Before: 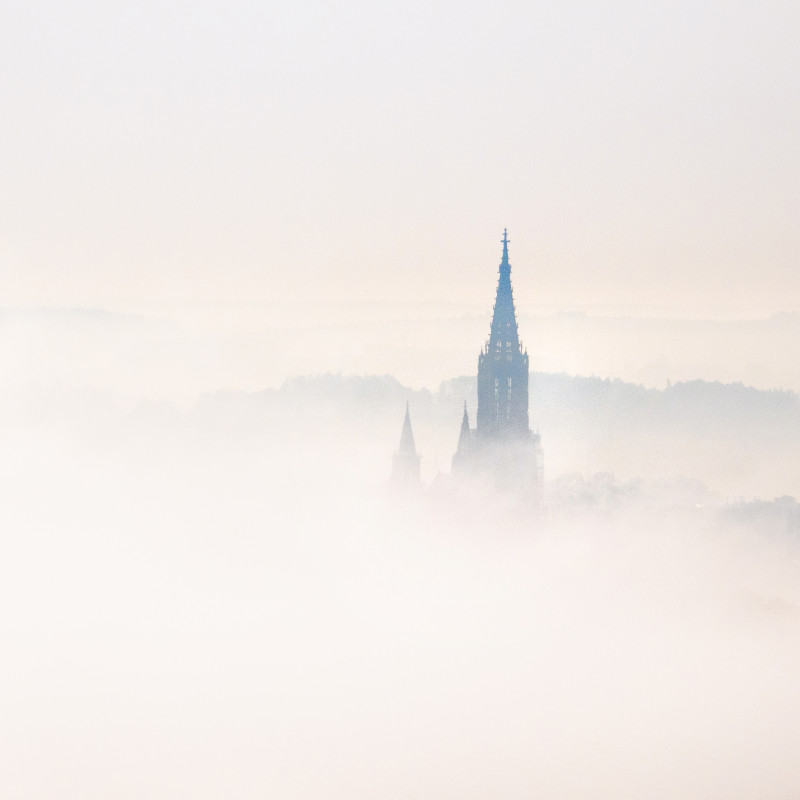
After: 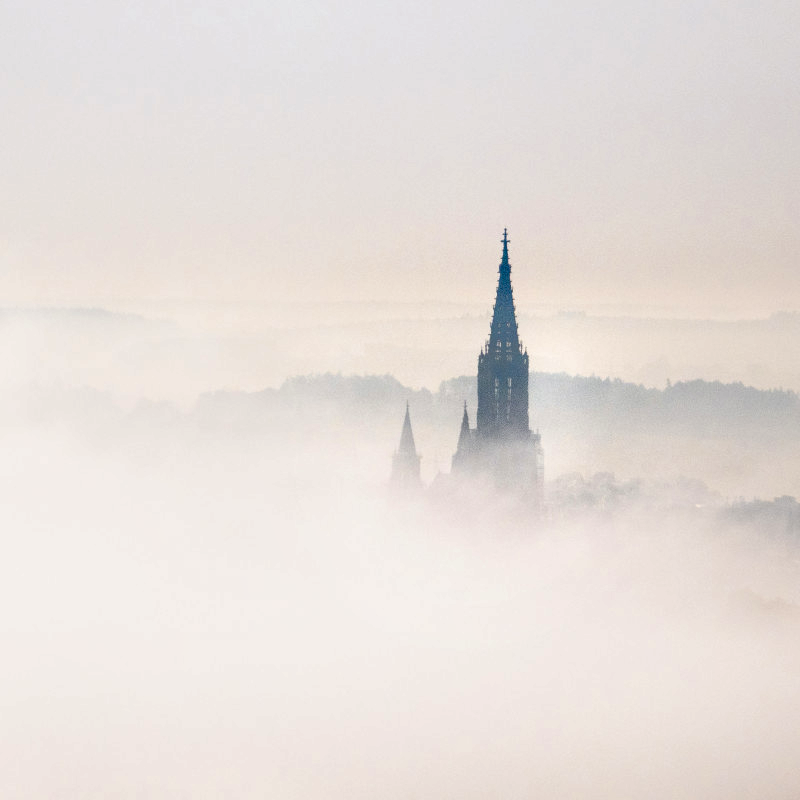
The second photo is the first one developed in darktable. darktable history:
shadows and highlights: radius 264.23, soften with gaussian
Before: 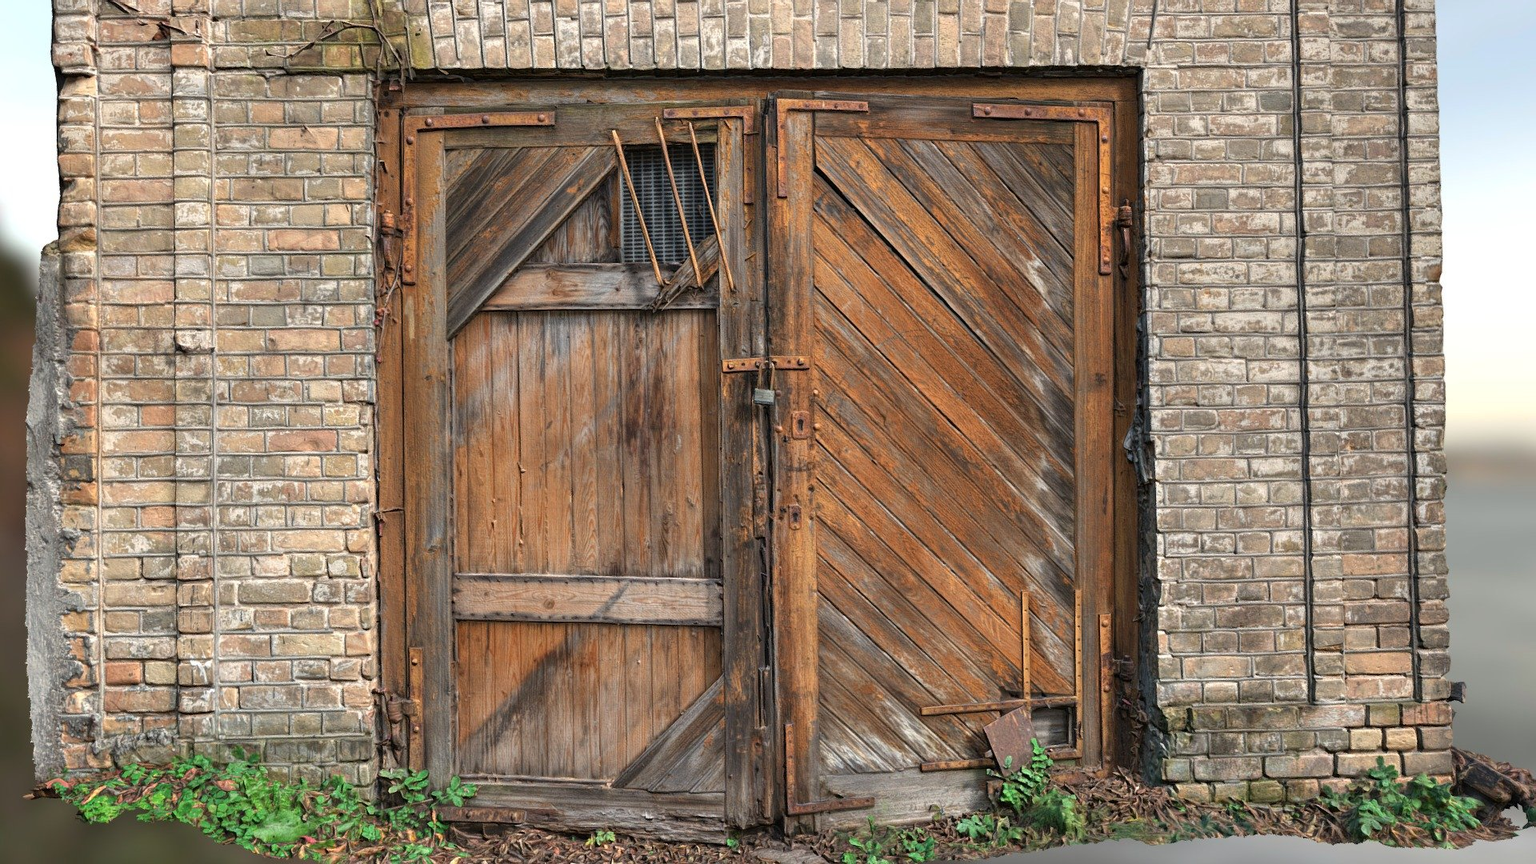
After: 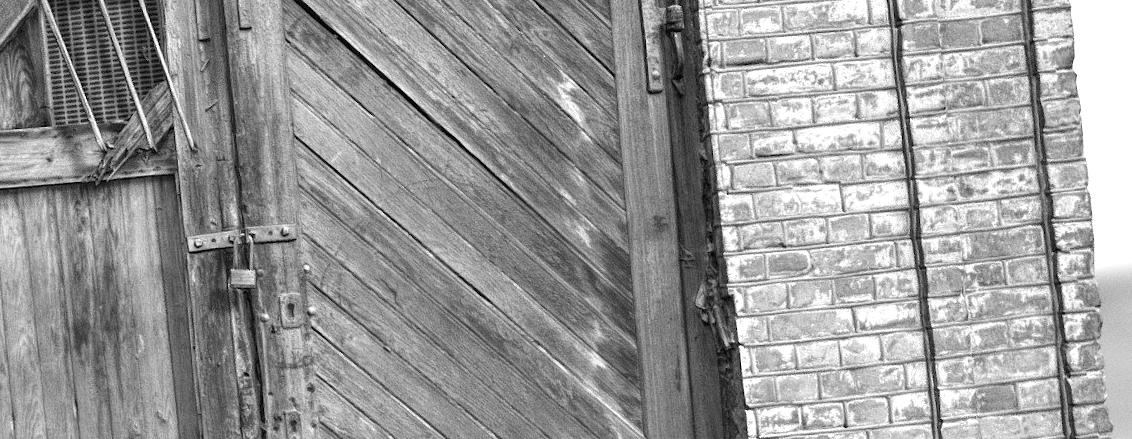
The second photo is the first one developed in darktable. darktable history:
rotate and perspective: rotation -4.57°, crop left 0.054, crop right 0.944, crop top 0.087, crop bottom 0.914
monochrome: on, module defaults
white balance: red 1.029, blue 0.92
crop: left 36.005%, top 18.293%, right 0.31%, bottom 38.444%
grain: coarseness 22.88 ISO
exposure: exposure 0.74 EV, compensate highlight preservation false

- - - - - - -

• Exercise aim
Can you copy every line above word for word, leaving out the pictures?

• Task response
Before: 
After: 
The second photo is the first one developed in darktable. darktable history:
shadows and highlights: radius 264.23, soften with gaussian
Before: 
After: 
The second photo is the first one developed in darktable. darktable history:
rotate and perspective: rotation -4.57°, crop left 0.054, crop right 0.944, crop top 0.087, crop bottom 0.914
monochrome: on, module defaults
white balance: red 1.029, blue 0.92
crop: left 36.005%, top 18.293%, right 0.31%, bottom 38.444%
grain: coarseness 22.88 ISO
exposure: exposure 0.74 EV, compensate highlight preservation false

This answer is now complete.